Again, upon reflection, as this is my first sump build, I think I will drill the tank, plumb it, and see how much water drains into the sump. lol


----------



## chiroken (Sep 25, 2007)

OK, so a month has gone by and no actual building has happened.

I am waiting for an online shipment to arrive this week and it will contain my diamond hole saw bits among many other things including a couple of 5 lb food tubs. You know what that means when the bit shows up? Yup, drilling holes in glass. Never done it before but have watched tons of vids. How hard can it be??!! I will get the laptop and polarized sun glasses and again make sure the tank sides are in fact plate glass and not tempered like most 55's are (why is that anyways?). I am applying the measure twice cut once principle to the plate/tempered glass.

Last weekend I went and bought almost all of the fittings and PVC pipe for the 2 sumps I have planned (this 55g tank with 17g sump and the next big project is a 300g tank with 75g sump). I had my extensive list and started adding them to the shopping cart. Wow, sure ended up with a lot. Good for me, bad for the store, it was there last day of business after 44yrs, 50% off everything. I was still shocked the bill came to $112. Still need to find quality valves to install on the full syphon pipe of my bean animal overflow system. They seem to run about $45 from what I gather. Still not sure which ones to get, pretty limited around here.
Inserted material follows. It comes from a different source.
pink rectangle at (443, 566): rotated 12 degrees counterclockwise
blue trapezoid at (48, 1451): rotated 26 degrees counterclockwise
Question: the guy sold me PVC cement AND primer. I didn't realize I needed primer? Thought the cement was all that was needed. True or false? Got the clear stuff so no purple streaks (plan on painting exposed pipe black anyways).

Hopefully I will be getting another 55g on Thursday so I can transfer the fish out of the 55g that will be used as the new display tank. Once it is empty I can then actually start the building.
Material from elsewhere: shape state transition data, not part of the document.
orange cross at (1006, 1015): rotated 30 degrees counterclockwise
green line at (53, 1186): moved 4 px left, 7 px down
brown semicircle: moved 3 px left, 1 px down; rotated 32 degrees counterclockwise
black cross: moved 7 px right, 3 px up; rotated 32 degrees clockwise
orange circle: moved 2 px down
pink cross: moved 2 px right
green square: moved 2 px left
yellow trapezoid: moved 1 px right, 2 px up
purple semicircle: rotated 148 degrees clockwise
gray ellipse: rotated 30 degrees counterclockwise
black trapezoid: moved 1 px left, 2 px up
Hope to provide some actual pics of the progression in the near future, I've got 95% of everything that is needed to move forward.


----------



## lilscoots (Mar 13, 2012)

the primer removes any grease or other residues that may be on the pipe. You can also use it to prime the pipe for painting in lieu of sanding the pvc. To remove any purple lines, just have paper towel handy and wipe the joints after gluing, this also ensures the joints look very clean.


----------



## Mcdaphnia (Dec 16, 2003)

lilscoots said:


> the primer removes any grease or other residues that may be on the pipe. You can also use it to prime the pipe for painting in lieu of sanding the pvc. To remove any purple lines, just have paper towel handy and wipe the joints after gluing, this also ensures the joints look very clean.


 Primer also comes in clear. The purple pigment is just to make the building inspector's job easier. He can tell the cleaned connections at a glance.
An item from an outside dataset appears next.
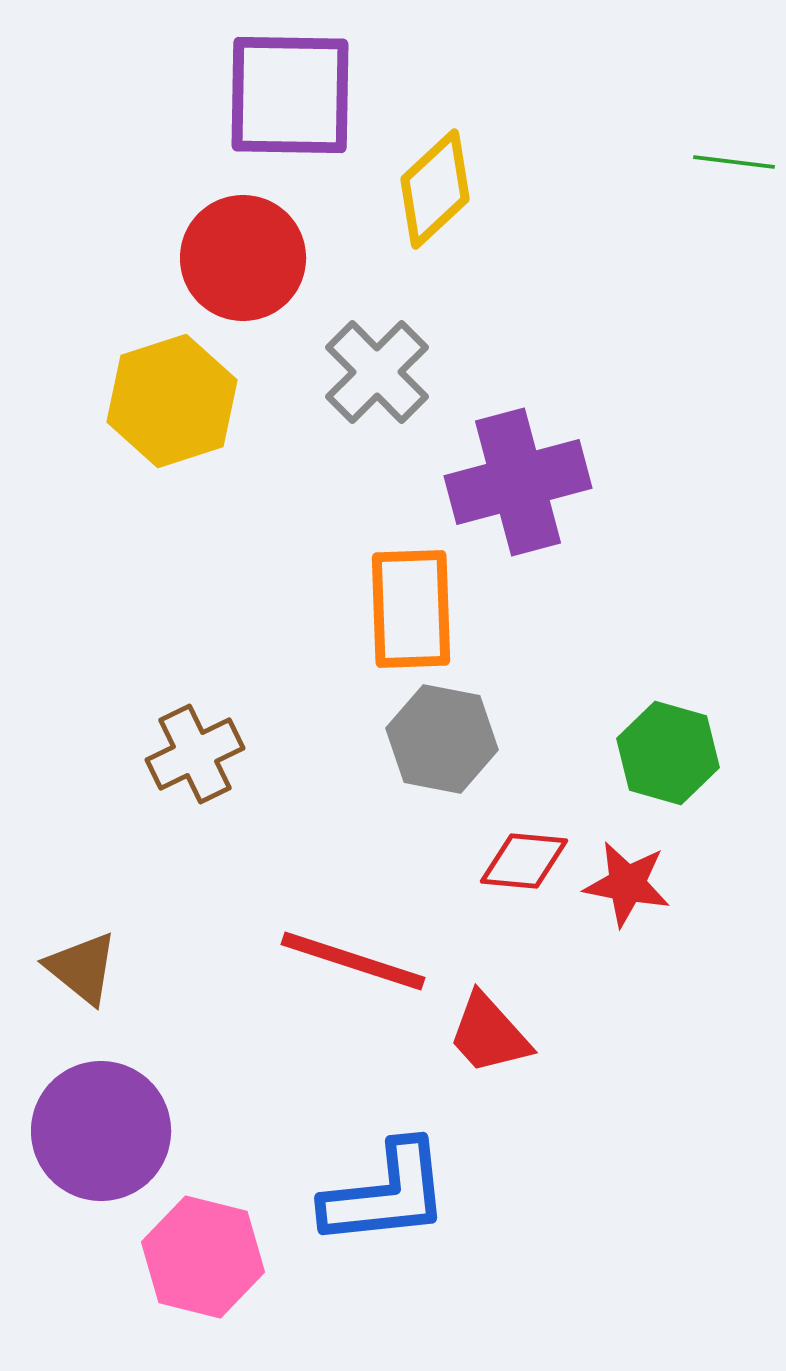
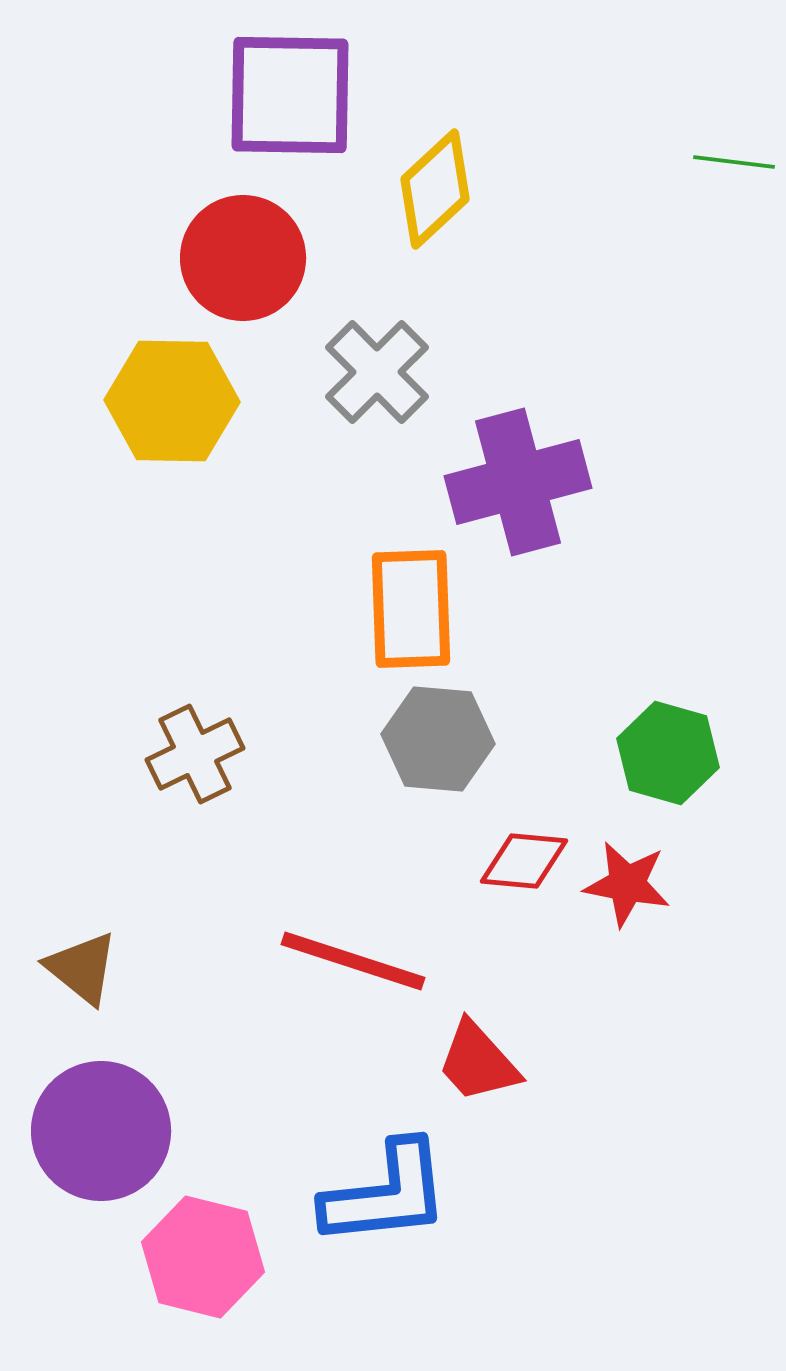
yellow hexagon: rotated 19 degrees clockwise
gray hexagon: moved 4 px left; rotated 6 degrees counterclockwise
red trapezoid: moved 11 px left, 28 px down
http://www.oatey.com/products/plastic-p ... nsf-listed


----------



## norva (Jan 23, 2013)

Has anyone seen valves that close when power fails? Valve with a dampener that stays open while the power is on and closes as soon as power fails?


----------



## lilscoots (Mar 13, 2012)

There are check valves that allow water to flow only one way, or there are valves with solenoids that will can open with power and close when power is removed.


----------



## norva (Jan 23, 2013)

thank you....i think I will use the valves with the solenoids for my sump and sorry to hijack the thread


----------